What could be better than a whole bowl of ooey, gooey, melty cheese topped with chorizo? Absolutely nothing! You’ll be begging for more as soon as you have your first taste of this white queso dip.
White Queso Dip is an easy appetizer that is perfect for parties or watching the big game! This Mexican cheese dip is the BEST cheese dip you will ever make!
A night out at El Salto, a local Mexican restaurant, began with three ladies finishing off an entire bowl of White Queso Dip with Chorizo and three baskets of freshly made tortilla chips.
Okay, okay, maybe we ordered two bowls. And licked the bowl clean with our fingers. Needless to say, the white queso dip was delicious and needed to be replicated as soon as possible.
I grilled our waitress until she gave me the proprietary cheese blend (she had no idea what I was up to). The ironic part? Most of the cheese is white American, not even traditional Mexican cheeses.

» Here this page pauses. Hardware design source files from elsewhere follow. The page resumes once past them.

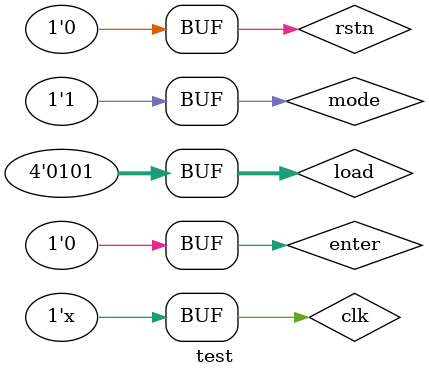
<source format=v>
`timescale 1ns / 1ps


module test;

	// Inputs
	reg clk;
	reg [3:0] load;
	reg rstn;
	reg mode;
	reg enter;

	// Outputs
	wire [3:0] out;

	always #10 clk = ~clk;
	// Instantiate the Unit Under Test (UUT)
	bcd_counter uut (
		.clk(clk), 
		.load(load), 
		.rstn(rstn), 
		.mode(mode), 
		.out(out), 
		.enter(enter)
	);

	initial begin
		// Initialize Inputs
		clk = 0;
		load = 0;
		rstn = 0;
		mode = 0;
		enter = 0;

		// Wait 100 ns for global reset to finish
		#100;
		enter =1;
		#30;
		enter = 0;
      #80;
		mode =1;
		#80;
		load = 4'b0101;
		enter = 1;
		#20;
		enter = 0;
		
		// Add stimulus here

	end
      
endmodule


</source>
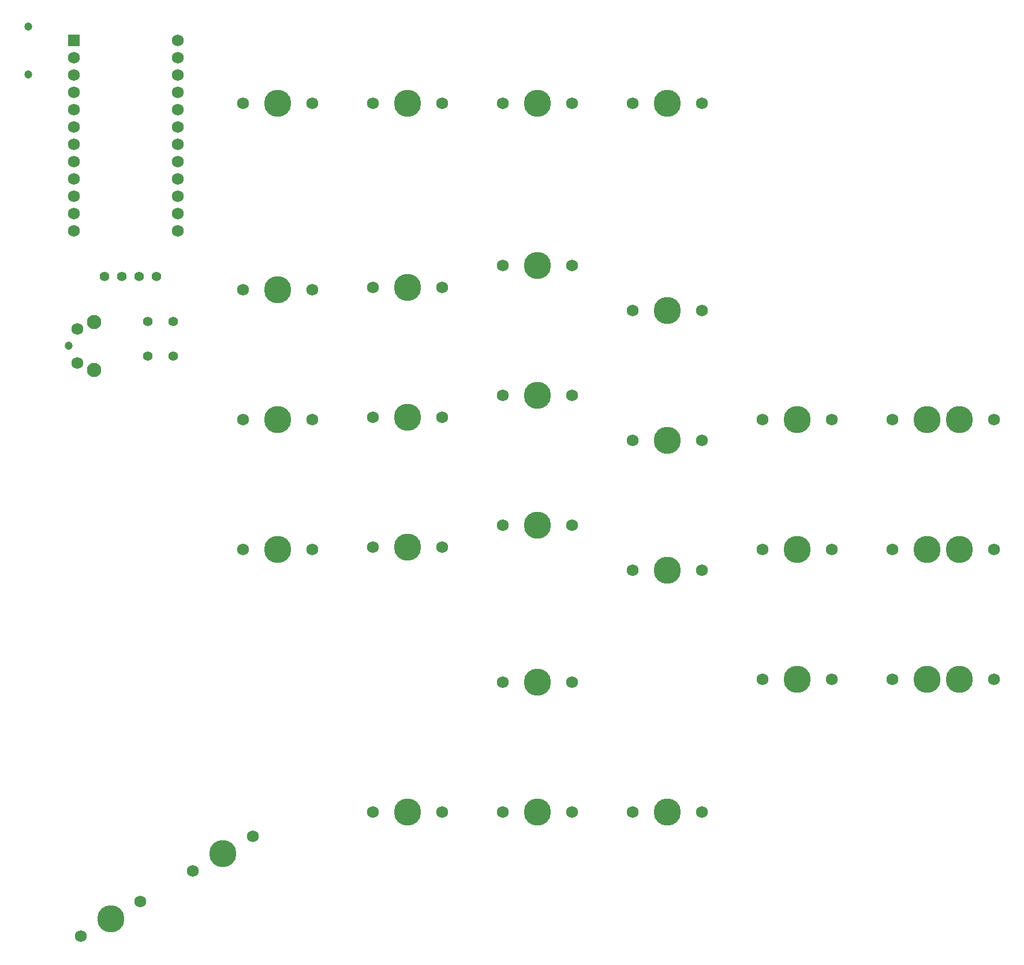
<source format=gts>
G04 #@! TF.GenerationSoftware,KiCad,Pcbnew,5.1.10*
G04 #@! TF.CreationDate,2022-03-09T15:20:40-05:00*
G04 #@! TF.ProjectId,bourbondox2_right,626f7572-626f-46e6-946f-78325f726967,rev?*
G04 #@! TF.SameCoordinates,Original*
G04 #@! TF.FileFunction,Soldermask,Top*
G04 #@! TF.FilePolarity,Negative*
%FSLAX46Y46*%
G04 Gerber Fmt 4.6, Leading zero omitted, Abs format (unit mm)*
G04 Created by KiCad (PCBNEW 5.1.10) date 2022-03-09 15:20:40*
%MOMM*%
%LPD*%
G01*
G04 APERTURE LIST*
%ADD10C,1.752600*%
%ADD11R,1.752600X1.752600*%
%ADD12C,1.200000*%
%ADD13C,2.100000*%
%ADD14C,1.750000*%
%ADD15C,1.397000*%
%ADD16C,3.987800*%
G04 APERTURE END LIST*
D10*
G04 #@! TO.C,U1*
X74295000Y-32067500D03*
X59055000Y-60007500D03*
X74295000Y-34607500D03*
X74295000Y-37147500D03*
X74295000Y-39687500D03*
X74295000Y-42227500D03*
X74295000Y-44767500D03*
X74295000Y-47307500D03*
X74295000Y-49847500D03*
X74295000Y-52387500D03*
X74295000Y-54927500D03*
X74295000Y-57467500D03*
X74295000Y-60007500D03*
X59055000Y-57467500D03*
X59055000Y-54927500D03*
X59055000Y-52387500D03*
X59055000Y-49847500D03*
X59055000Y-47307500D03*
X59055000Y-44767500D03*
X59055000Y-42227500D03*
X59055000Y-39687500D03*
X59055000Y-37147500D03*
X59055000Y-34607500D03*
D11*
X59055000Y-32067500D03*
G04 #@! TD*
D12*
G04 #@! TO.C,SW1*
X58321250Y-76875000D03*
D13*
X62021250Y-80375000D03*
D14*
X59531250Y-79375000D03*
X59531250Y-74375000D03*
D13*
X62021250Y-73365000D03*
G04 #@! TD*
D15*
G04 #@! TO.C,R2*
X73624240Y-78378499D03*
X73624240Y-73298499D03*
G04 #@! TD*
G04 #@! TO.C,R1*
X69850000Y-78378499D03*
X69850000Y-73298499D03*
G04 #@! TD*
G04 #@! TO.C,OL1*
X71120000Y-66675000D03*
X68580000Y-66675000D03*
X66040000Y-66675000D03*
X63500000Y-66675000D03*
G04 #@! TD*
D16*
G04 #@! TO.C,MX30_2*
X188912500Y-125762500D03*
D14*
X193992500Y-125762500D03*
X183832500Y-125762500D03*
G04 #@! TD*
D16*
G04 #@! TO.C,MX20_2*
X188912500Y-106712500D03*
D14*
X193992500Y-106712500D03*
X183832500Y-106712500D03*
G04 #@! TD*
D16*
G04 #@! TO.C,MX10_2*
X188912500Y-87662500D03*
D14*
X193992500Y-87662500D03*
X183832500Y-87662500D03*
G04 #@! TD*
G04 #@! TO.C,MX45*
X68824267Y-158376250D03*
X60025449Y-163456250D03*
D16*
X64424858Y-160916250D03*
G04 #@! TD*
D14*
G04 #@! TO.C,MX44*
X85322051Y-148851250D03*
X76523233Y-153931250D03*
D16*
X80922642Y-151391250D03*
G04 #@! TD*
G04 #@! TO.C,MX43*
X107950000Y-145256250D03*
D14*
X102870000Y-145256250D03*
X113030000Y-145256250D03*
G04 #@! TD*
D16*
G04 #@! TO.C,MX42*
X127000000Y-145256250D03*
D14*
X121920000Y-145256250D03*
X132080000Y-145256250D03*
G04 #@! TD*
D16*
G04 #@! TO.C,MX41*
X127000000Y-126206250D03*
D14*
X121920000Y-126206250D03*
X132080000Y-126206250D03*
G04 #@! TD*
D16*
G04 #@! TO.C,MX40*
X146050000Y-145256250D03*
D14*
X140970000Y-145256250D03*
X151130000Y-145256250D03*
G04 #@! TD*
D16*
G04 #@! TO.C,MX35*
X88900000Y-106737500D03*
D14*
X83820000Y-106737500D03*
X93980000Y-106737500D03*
G04 #@! TD*
D16*
G04 #@! TO.C,MX34*
X107950000Y-106437500D03*
D14*
X102870000Y-106437500D03*
X113030000Y-106437500D03*
G04 #@! TD*
D16*
G04 #@! TO.C,MX33*
X127000000Y-103187500D03*
D14*
X121920000Y-103187500D03*
X132080000Y-103187500D03*
G04 #@! TD*
D16*
G04 #@! TO.C,MX32*
X146050000Y-109762500D03*
D14*
X140970000Y-109762500D03*
X151130000Y-109762500D03*
G04 #@! TD*
D16*
G04 #@! TO.C,MX31*
X165100000Y-125762500D03*
D14*
X160020000Y-125762500D03*
X170180000Y-125762500D03*
G04 #@! TD*
D16*
G04 #@! TO.C,MX30*
X184150000Y-125762500D03*
D14*
X179070000Y-125762500D03*
X189230000Y-125762500D03*
G04 #@! TD*
D16*
G04 #@! TO.C,MX25*
X88900000Y-87687500D03*
D14*
X83820000Y-87687500D03*
X93980000Y-87687500D03*
G04 #@! TD*
D16*
G04 #@! TO.C,MX24*
X107950000Y-87387500D03*
D14*
X102870000Y-87387500D03*
X113030000Y-87387500D03*
G04 #@! TD*
D16*
G04 #@! TO.C,MX23*
X127000000Y-84137500D03*
D14*
X121920000Y-84137500D03*
X132080000Y-84137500D03*
G04 #@! TD*
D16*
G04 #@! TO.C,MX22*
X146050000Y-90712500D03*
D14*
X140970000Y-90712500D03*
X151130000Y-90712500D03*
G04 #@! TD*
D16*
G04 #@! TO.C,MX21*
X165100000Y-106712500D03*
D14*
X160020000Y-106712500D03*
X170180000Y-106712500D03*
G04 #@! TD*
D16*
G04 #@! TO.C,MX20*
X184150000Y-106712500D03*
D14*
X179070000Y-106712500D03*
X189230000Y-106712500D03*
G04 #@! TD*
D16*
G04 #@! TO.C,MX15*
X88900000Y-68637500D03*
D14*
X83820000Y-68637500D03*
X93980000Y-68637500D03*
G04 #@! TD*
D16*
G04 #@! TO.C,MX14*
X107950000Y-68337500D03*
D14*
X102870000Y-68337500D03*
X113030000Y-68337500D03*
G04 #@! TD*
D16*
G04 #@! TO.C,MX13*
X127000000Y-65087500D03*
D14*
X121920000Y-65087500D03*
X132080000Y-65087500D03*
G04 #@! TD*
D16*
G04 #@! TO.C,MX12*
X146050000Y-71662500D03*
D14*
X140970000Y-71662500D03*
X151130000Y-71662500D03*
G04 #@! TD*
D16*
G04 #@! TO.C,MX11*
X165100000Y-87662500D03*
D14*
X160020000Y-87662500D03*
X170180000Y-87662500D03*
G04 #@! TD*
D16*
G04 #@! TO.C,MX10*
X184150000Y-87662500D03*
D14*
X179070000Y-87662500D03*
X189230000Y-87662500D03*
G04 #@! TD*
D16*
G04 #@! TO.C,MX5*
X88900000Y-41275000D03*
D14*
X83820000Y-41275000D03*
X93980000Y-41275000D03*
G04 #@! TD*
D16*
G04 #@! TO.C,MX4*
X107950000Y-41275000D03*
D14*
X102870000Y-41275000D03*
X113030000Y-41275000D03*
G04 #@! TD*
D16*
G04 #@! TO.C,MX3*
X127000000Y-41275000D03*
D14*
X121920000Y-41275000D03*
X132080000Y-41275000D03*
G04 #@! TD*
D16*
G04 #@! TO.C,MX2*
X146050000Y-41275000D03*
D14*
X140970000Y-41275000D03*
X151130000Y-41275000D03*
G04 #@! TD*
D12*
G04 #@! TO.C,J1*
X52387500Y-37075000D03*
X52387500Y-30075000D03*
G04 #@! TD*
M02*

</source>
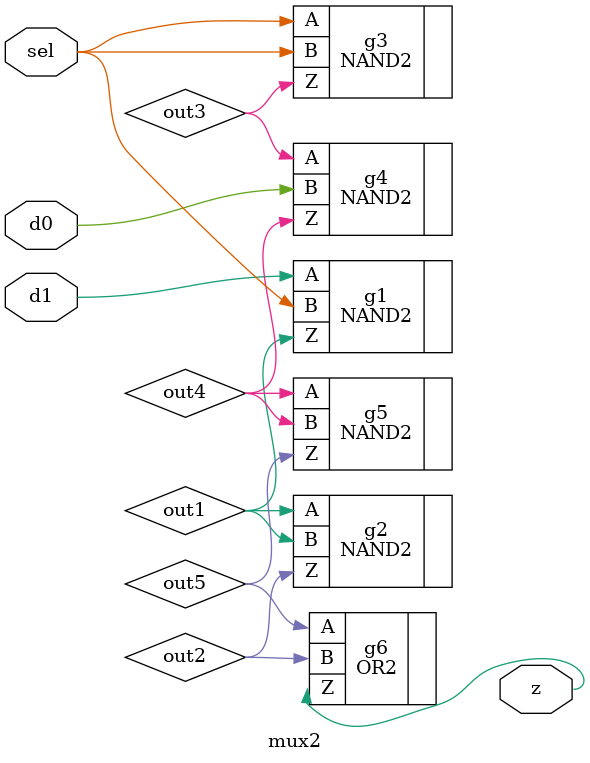
<source format=sv>
module mux2 (
    input logic d0,          // Data input 0
    input logic d1,          // Data input 1
    input logic sel,         // Select input
    output logic z           // Output
);

// Put your code here
// ------------------
    logic out1, out2, out3, out4, out5;
    NAND2 #(
        .Tpdlh(7),
        .Tpdhl(7)
    ) g1 (
        .A(d1),
        .B(sel),
        .Z(out1)
    );
    NAND2 #(
        .Tpdlh(7),
        .Tpdhl(7)
    ) g2 (
        .A(out1),
        .B(out1),
        .Z(out2)
    );
    NAND2 #(
        .Tpdlh(7),
        .Tpdhl(7)
    ) g3 (
        .A(sel),
        .B(sel),
        .Z(out3)
    );
    NAND2 #(
        .Tpdlh(7),
        .Tpdhl(7)
    ) g4 (
        .A(out3),
        .B(d0),
        .Z(out4)
    );
    NAND2 #(
        .Tpdlh(7),
        .Tpdhl(7)
    ) g5 (
        .A(out4),
        .B(out4),
        .Z(out5)
    );
    OR2 #(
        .Tpdlh(10),
        .Tpdhl(10)
    ) g6 (
        .A(out5),
        .B(out2),
        .Z(z)
    );
// End of your code

endmodule

</source>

The truth is, White American actually melts really smooth, making it ideal for queso dips. You can use it as a chip dip or even dip veggies into it, yummy!
Nothing beats a bowl of ooey, gooey, melty white queso dip unless it is topped with chorizo. Chorizo, Mexican sausage, has a smoky and slightly spicy flavor.
However, it tends to be a little greasier than other sausages. Make sure to cook it separate and drain well so you end up with all the flavor and not an oil slick.
It is safe to say that White Queso Dip with Chorizo will be THE BEST cheese dip you will ever make! You can smother it over any Mexican dish, use it as a dipping sauce or even stuff quesadillas.
It’s so creamy and delicious! You can literally put this stuff on everything your heart desires!
If you loved this chorizo dip, you’ll love these other easy dip recipes:
Tools for making White Queso Dip with Chorizo:
Mini Food Processor– I use this thing daily! It is by far my most used kitchen appliance, it is small and I throw all the parts into the dishwasher, well except the base and cord, of course!
Heavy Bottom Sauce Pan– this will be one of your most used kitchen tools. Having something that is heavy bottom will distribute heat better and prevent burning whether you are using an electric or gas range.
Cast Iron Country Kettle- serving hot cheese dips in a cast iron kettle will help them keep in the heat and stay super creamy and gooey longer than a regular dish and prevents scalding and over cooking, like it would in a slow cooker.
- 1/4 cup white onion finely minced
- 3/4 pounds white American cheese torn into 1 inch pieces
- 4 ounces Monterey Jack or Pepper Jack cheese
- 1 tablespoon unsalted butter
- 3/4 cup whole milk
- 1 teaspoon sea salt
- 1/2 teaspoon white pepper
- 2 links of Chorizo sausage casings removed, cooked and chopped to resemble ground beef
- 1 slice jalapeno optional for garnish
- Tortilla chips
Place all cheeses and onion into a food processor and pulse several times to mix. The finer the mixture, the cleaner and smoother it will melt.
In a medium sauce pan, melt butter and then add the cheese mixture through whole milk over medium heat. Continuously whisk the mixture until it is fully melted and smooth (maybe a few small bumps from the onions). Do not heat too high or keep it over heat.
Whisk in salt and pepper.
While still hot, transfer cheese to a serving bowl, top with diced chorizo (some will sink). Garnish with jalapeno. You can stir in the sausage to combine. Serve with tortilla chips.